We can potentially call it automatically once there is not enough space, but it is a O(N) operation which blocks additions for a while an without explicit user call (that also requires an additional global lock, which is a much simpler problem). So we assume that the user takes care of resizes (also doable with a simple python wrapper)
thanks for the response. i have noticed this parameter is not required in FAISS's implementation of HNSW. see this for example. could you explain me why?
I think faiss is fine with O(N) time complexity during insertion. In the code they use std::vector
to store the array with pushes can lead to O(N) complexity on rare random occurrences, which I guess is not an issue if you don't do many small inserts (say, a single huge batch insert, which already has even higher complexity).
hnswlib
, on the other hand, is optimized for a ability to make small searches in small insertions with low latency.
Thanks Yuri. I looked at the code and tried to understand it.
data_level0_memory_ = (char *) malloc(max_elements_ * size_data_per_element_);
is this also the reason why we cannot delete vectors from the index? If we were using linked lists instead of static array then would these two limitations go away?
I see that FAISS implementation does not require 1. but it does have 2nd limitation. any idea why?
did you do any perf tests comparing the perf impact of using LL instead of the static memory block? curious to see if you have any results of the same.
The problem with simple removal of elements is that the graph structure deteriorate over time.
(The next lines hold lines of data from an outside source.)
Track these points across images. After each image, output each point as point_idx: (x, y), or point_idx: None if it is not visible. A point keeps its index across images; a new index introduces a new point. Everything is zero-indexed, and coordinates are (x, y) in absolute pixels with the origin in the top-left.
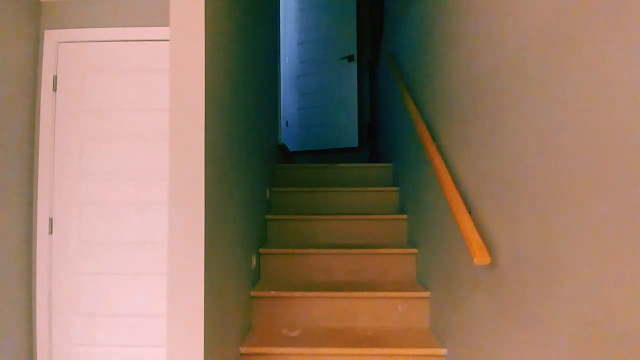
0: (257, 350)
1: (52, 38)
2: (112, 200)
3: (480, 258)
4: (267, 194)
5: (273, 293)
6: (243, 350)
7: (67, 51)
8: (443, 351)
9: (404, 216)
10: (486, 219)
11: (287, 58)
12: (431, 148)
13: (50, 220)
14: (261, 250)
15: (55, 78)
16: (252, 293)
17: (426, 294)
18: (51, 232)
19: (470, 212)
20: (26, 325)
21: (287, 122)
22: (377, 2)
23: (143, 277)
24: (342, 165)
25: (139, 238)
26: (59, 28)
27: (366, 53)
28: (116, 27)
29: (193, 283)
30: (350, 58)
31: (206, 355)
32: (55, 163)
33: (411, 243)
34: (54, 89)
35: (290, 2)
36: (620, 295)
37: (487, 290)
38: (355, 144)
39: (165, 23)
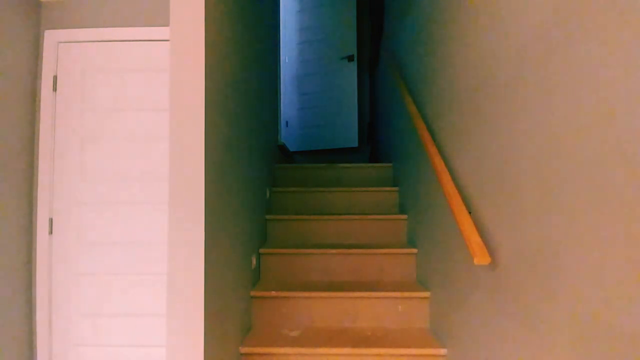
0: (257, 350)
1: (52, 38)
2: (111, 200)
3: (480, 258)
4: (267, 194)
5: (273, 293)
6: (243, 350)
7: (67, 51)
8: (443, 351)
9: (404, 216)
10: (486, 219)
11: (287, 58)
12: (431, 148)
13: (50, 220)
14: (261, 250)
15: (55, 78)
16: (252, 293)
17: (426, 294)
18: (51, 232)
19: (470, 212)
20: (26, 325)
21: (287, 122)
22: (377, 2)
23: (143, 277)
24: (342, 165)
25: (139, 238)
26: (59, 28)
27: (366, 53)
28: (116, 27)
29: (193, 283)
30: (350, 58)
31: (206, 355)
32: (55, 163)
33: (411, 243)
34: (54, 89)
35: (290, 2)
36: (620, 295)
37: (487, 290)
38: (355, 144)
39: (165, 23)
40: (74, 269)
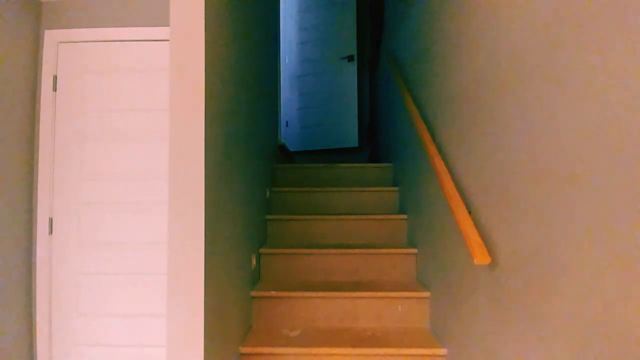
0: (257, 350)
1: (52, 38)
2: (112, 200)
3: (480, 258)
4: (267, 194)
5: (273, 293)
6: (243, 350)
7: (67, 51)
8: (443, 351)
9: (404, 216)
10: (486, 219)
11: (287, 58)
12: (431, 148)
13: (50, 220)
14: (261, 250)
15: (55, 78)
16: (252, 293)
17: (426, 294)
18: (51, 232)
19: (470, 212)
20: (26, 325)
21: (287, 122)
22: (377, 2)
23: (143, 277)
24: (342, 165)
25: (139, 238)
26: (59, 28)
27: (366, 53)
28: (116, 27)
29: (193, 283)
30: (350, 58)
31: (206, 355)
32: (55, 163)
33: (411, 243)
34: (54, 89)
35: (290, 2)
36: (621, 295)
37: (487, 290)
38: (355, 144)
39: (165, 23)
40: (74, 269)
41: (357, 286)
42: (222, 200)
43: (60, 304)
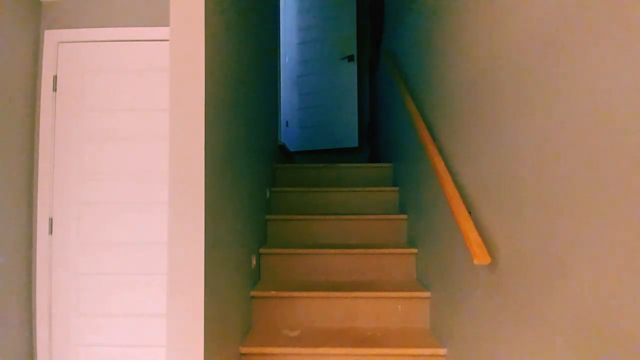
0: (257, 350)
1: (52, 38)
2: (112, 200)
3: (480, 258)
4: (267, 194)
5: (273, 293)
6: (243, 350)
7: (67, 51)
8: (443, 351)
9: (404, 216)
10: (486, 219)
11: (287, 58)
12: (431, 148)
13: (50, 220)
14: (261, 250)
15: (55, 78)
16: (252, 293)
17: (426, 294)
18: (51, 232)
19: (470, 212)
20: (26, 325)
21: (287, 122)
22: (377, 2)
23: (143, 277)
24: (342, 165)
25: (139, 238)
26: (59, 28)
27: (366, 53)
28: (116, 27)
29: (193, 283)
30: (350, 58)
31: (206, 355)
32: (55, 163)
33: (411, 243)
34: (54, 89)
35: (290, 2)
36: (620, 295)
37: (487, 290)
38: (355, 144)
39: (165, 23)
40: (74, 269)
41: (357, 286)
42: (222, 200)
43: (60, 304)
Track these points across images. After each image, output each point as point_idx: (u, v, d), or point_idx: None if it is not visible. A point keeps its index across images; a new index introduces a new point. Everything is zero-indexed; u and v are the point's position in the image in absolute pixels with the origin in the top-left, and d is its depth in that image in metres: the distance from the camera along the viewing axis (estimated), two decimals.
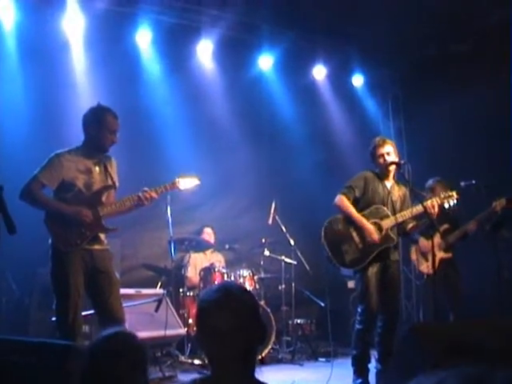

I discuss it a bit in https://www.youtube.com/watch?v=4PsyNdFlxmk&t=2247s hnswlib does support deletions, though the index RAM consumption does not shrink in size(but does not grow as well)
thanks Yury. Another question I have is over here:
template <bool has_deletions, bool collect_metrics = false>
std::priority_queue<std::pair<dist_t, tableint>, std::vector<std::pair<dist_t, tableint>>, CompareByFirst>
searchBaseLayerST(tableint ep_id, const void *data_point, size_t ef, BaseFilterFunctor* isIdAllowed = nullptr) const {
could you explain me why are you using a template for bool? wouldn't it be better to write this function as:
std::priority_queue<std::pair<dist_t, tableint>, std::vector<std::pair<dist_t, tableint>>, CompareByFirst>
searchBaseLayerST(tableint ep_id, const void *data_point, size_t ef,
bool has_deletions, bool collect_metrics, BaseFilterFunctor* isIdAllowed = nullptr) const {
I don't know much about C++ so asking.
Templates are faster because they allow not doing checks in critical loops by removing them at compile time (collect_metrics=true
and collect_metrics=false
lead to different binary code).
from the docs:
why do we need to declare the maximum number of elements the index can store beforehand? i don't see any constraint like this in the algorithm described in the hnswlib paper. thanks.